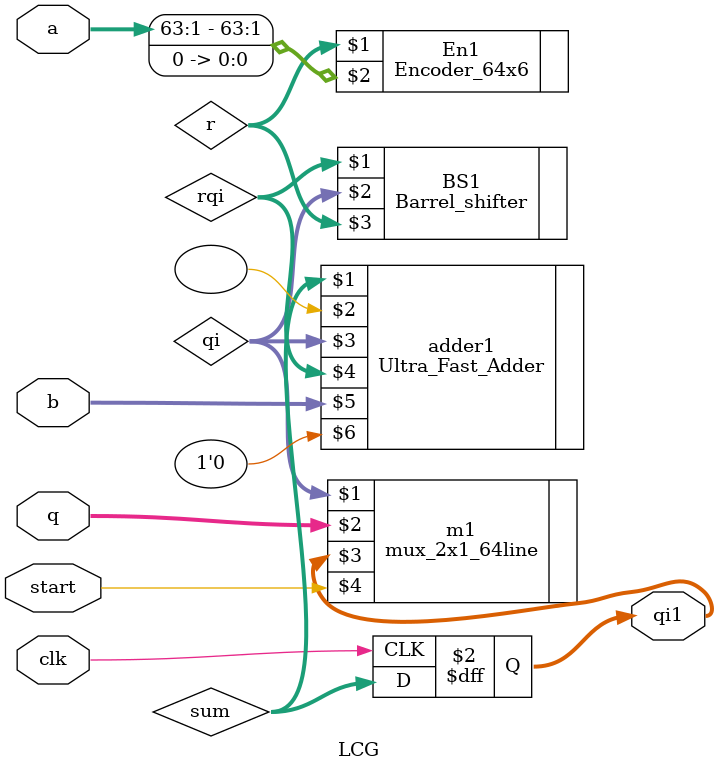
<source format=v>
module LCG(qi1, q, a, b, start, clk);
output reg [63:0] qi1;
input [63:0] q, a, b;
input start, clk;

wire [5:0] r;
wire [63:0] qi, rqi, sum;

mux_2x1_64line m1(qi, q, qi1, start);
Encoder_64x6 En1(r, {a[63:1], 1'b0});
Barrel_shifter BS1(rqi, qi, r);
Ultra_Fast_Adder adder1(sum, , qi, rqi, b, 1'b0);

always @(posedge clk)
qi1 = sum;

endmodule

</source>
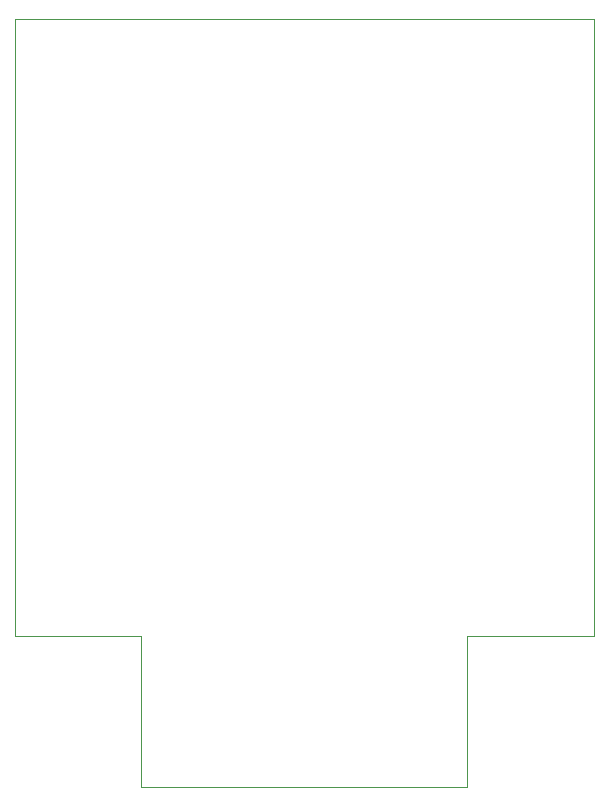
<source format=gm1>
G04 #@! TF.GenerationSoftware,KiCad,Pcbnew,(6.0.2)*
G04 #@! TF.CreationDate,2022-06-08T21:31:36-07:00*
G04 #@! TF.ProjectId,iflfu-bottom,69666c66-752d-4626-9f74-746f6d2e6b69,rev?*
G04 #@! TF.SameCoordinates,Original*
G04 #@! TF.FileFunction,Profile,NP*
%FSLAX46Y46*%
G04 Gerber Fmt 4.6, Leading zero omitted, Abs format (unit mm)*
G04 Created by KiCad (PCBNEW (6.0.2)) date 2022-06-08 21:31:36*
%MOMM*%
%LPD*%
G01*
G04 APERTURE LIST*
G04 #@! TA.AperFunction,Profile*
%ADD10C,0.100000*%
G04 #@! TD*
G04 APERTURE END LIST*
D10*
X156300000Y-146934717D02*
X194600000Y-146934717D01*
X145600000Y-199134717D02*
X145600000Y-146934717D01*
X194600000Y-146934717D02*
X194600000Y-199134717D01*
X183900000Y-211934717D02*
X156300000Y-211934717D01*
X145600000Y-199134717D02*
X156300000Y-199134717D01*
X156300000Y-199134717D02*
X156300000Y-211934717D01*
X156300000Y-146934717D02*
X145600000Y-146934717D01*
X183900000Y-199134717D02*
X183900000Y-211934717D01*
X194600000Y-199134717D02*
X183900000Y-199134717D01*
M02*

</source>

## About this task:
Lines containing the string "source" in the material: report how many there are, with no added words.

## Your solution:
4